- Creation date: 1597
- Creation: First
- Peerage: France
- First holder: Gabrielle d'Estrées
- Last holder: Louis Joseph, 5th Duke of Beaufort

= Duke of Beaufort (France) =

Ducal title in France

Duke of Beaufort (French: duc de Beaufort) was a title in the French nobility.

==History==
The dukedom was first created in 1597 as a peerage for Gabrielle d'Estrées, Marchioness of Monceaux, the mistress of King Henry IV, with a remainder to their illegitimate son César, who later also became Duke of Vendôme.

The duchy (i.e. the lands associated with the dukedom) was sold by the 5th Duke of Beaufort in 1688 to Charles François Frédéric de Montmorency-Luxembourg, who was created Duke of Beaufort without a peerage that same year. The dukedom of Beaufort was renamed dukedom of Montmorency in 1689. He later succeeded as Duke of Piney-Luxembourg.

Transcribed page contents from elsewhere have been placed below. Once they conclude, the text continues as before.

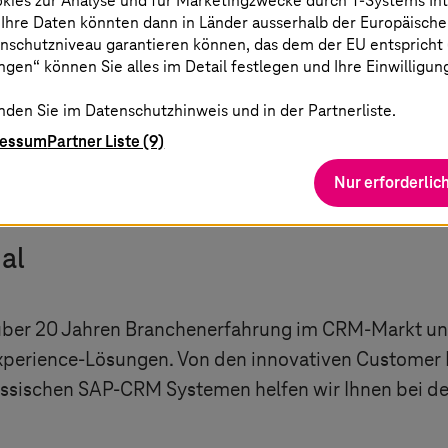
okies zur Analyse und für Marketingzwecke durch
T-Systems
In
 Ihre Daten könnten dann in Länder ausserhalb der Europäische
nschutzniveau garantieren können, das dem der EU entspricht (s
gen“ können Sie alles im Detail festlegen und Ihre Einwilligun
nden Sie im Datenschutzhinweis und in der Partnerliste.
ressum
Partner Liste (9)
Nur erforderlic
al
t über 20 Jahren Branchenerfahrung im CRM-Markt unt
perience-Lösungen. Von den innovativen Customer 
ssischen SAP-CRM Systemen helfen wir Ihnen bei de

==Dukes of Beaufort – first creation (1597)==
- 1597–1599 : Gabrielle, 1st Duchess of Beaufort (1571-1599)
- 1599–1665 : César, 2nd Duke of Beaufort (1594-1665)
- 1665–1669 : François, 3rd Duke of Beaufort (1616-1669)
- 1669–1675 : Louis, 4th Duke of Beaufort (1612-1669)
- 1675–1688 : Louis Joseph, 5th Duke of Beaufort (1654-1712)

==Dukes of Beaufort – second creation (1688)==
- 1688–1689 : Charles, 1st Duke of Beaufort (1662-1726).
- The dukedom's name was changed from Beaufort to Montmorency in 1689. For holders of this title, see Duke of Montmorency (third creation).